I hate “Sex and the City.” The HBO comedy oozes with smarmy double entendres that only seem edgy because they come from the mouths of babes. If the show starred a bunch of guys, it wouldn’t last more than a season. In fact, it didn’t. It was called, “The Mind of a Married Man.”
But that said, I watched “Sex and the City” last week. And you know what? I may watch it again. In its final season, the show has introduced an exciting, trend-setting new character.
His name? TiVo.
Miranda, who is played by Cynthia Nixon, has vowed to give up men forever to concentrate on a new relationship with her digital video recorder. The red-headed attorney says that TiVo, which offers show recommendations based on previous viewing choices, understands her better than any man could.
The wacky plot twist, which is expected to continue through several episodes, is great publicity for TiVo. However, the company did not pay for the product placement.
Show producers added the TiVo angle because the DVR service has become a cultural touchstone, similar to Tony Soprano, Harry Potter and “American Idol.” That’s why network producers have also name-dropped TiVo in “Friends” and other prime-time shows. Unlike “high-definition TV,” or some other new technology term, the audience immediately gets the reference.

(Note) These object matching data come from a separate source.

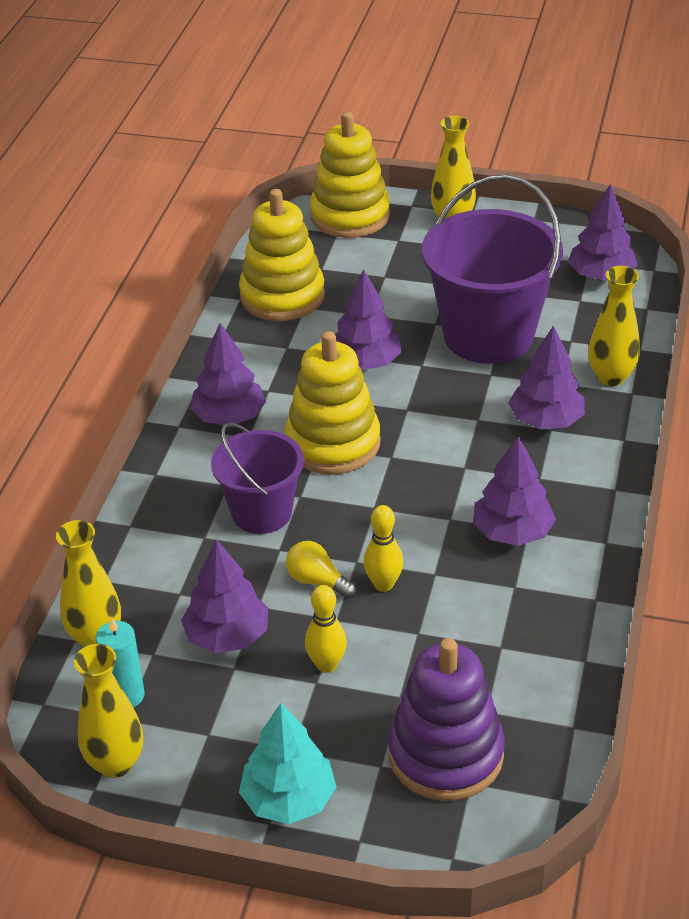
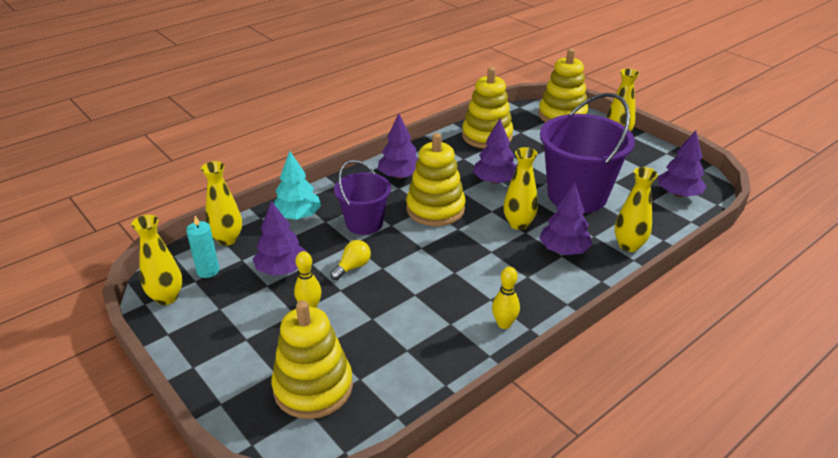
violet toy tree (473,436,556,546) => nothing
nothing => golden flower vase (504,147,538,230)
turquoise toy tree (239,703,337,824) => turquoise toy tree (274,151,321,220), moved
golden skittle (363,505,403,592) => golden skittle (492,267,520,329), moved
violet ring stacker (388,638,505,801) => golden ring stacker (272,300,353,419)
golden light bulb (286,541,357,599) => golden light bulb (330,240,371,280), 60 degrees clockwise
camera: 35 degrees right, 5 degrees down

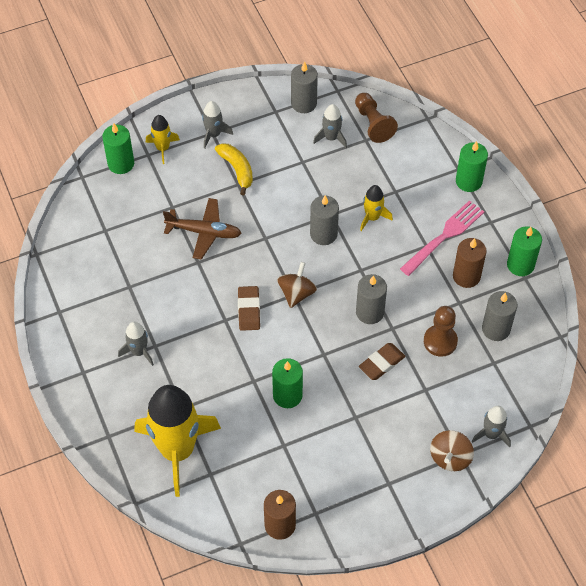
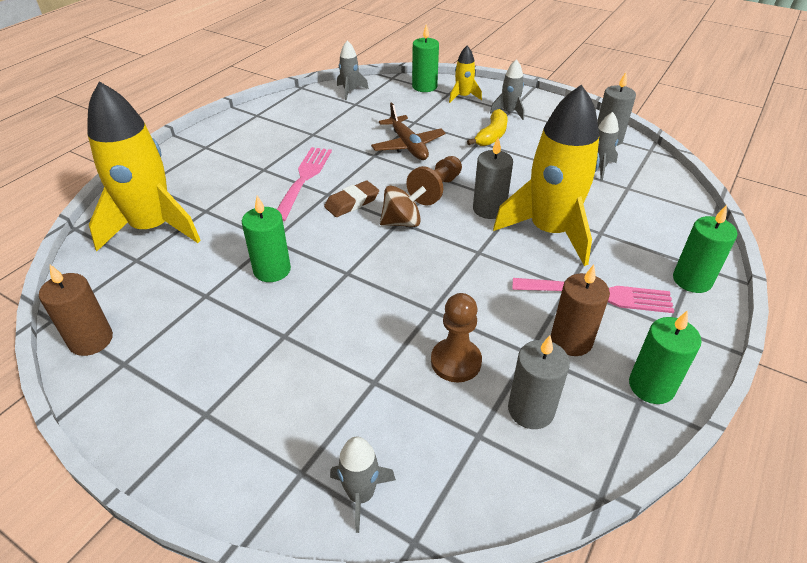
grey candle (356,274,387,324) => nothing
brown pencil eraser (359,343,405,380) => nothing
brown whirligig (430,430,474,471) => nothing
nothing => pink fork (277,147,332,221)
grey toy rocket (118,322,154,366) => grey toy rocket (337,40,369,100), moved
brown game pawn (355,93,398,143) => brown game pawn (406,156,462,206), moved
golden toy rocket (360,185,393,231) => golden toy rocket (493,84,600,266), x2.22
camera: 55 degrees right, 15 degrees down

TiVo’s emergence as a household term is remarkable when you consider that it’s in very few households. Despite the buzz, TiVo has just 700,000 subscribers after five years.
If everyone’s talking about it, why isn’t anyone buying it? Will it ever turn buzz into buys?
Free Publicity
First, TiVo’s popularity among entertainment elites is not an accident. To generate free publicity, the company has distributed free receivers to numerous celebrities. “These are people who are influential with consumers and who have a big impact on pop culture,” TiVo executive VP Brodie Keast told Fast Company magazine last year.
Many businesses have tried this technique in the past and failed, but TiVo has succeeding in winning Hollywood’s heart because it’s a great product. The DVR service, which enables you to pause live TV and record 80 hours of programming without a videotape, puts the TV viewer back in control. FCC Chairman Michael Powell, who is not prone to gushing, has called TiVo, “God’s machine.”
But quality is not synonymous with success. To reach critical mass, a product needs luck and timing as well as the application of good business judgment. TiVo, which hopes to reach the 1 million mark by year-end, has experienced problems with all three.
For instance, a few years ago, the company placed too much emphasis on retail sales rather than focusing on licensing and partnerships. Consequently, cable TV operators launched their own DVR services, which could limit TiVo’s growth potential. If a cable subscriber already has a DVR service, why buy a TiVo?
TiVo also has to compete with the VCR. Most consumers are still happy with the VCR, particularly when they hear that TiVo requires a monthly subscription. That will change a few years from now. But today it’s more trouble for TiVo.
The DVR service has certainly captured the nation’s attention. But capturing a bigger audience may prove even more difficult than finding a worthy beau in “Sex and the City.”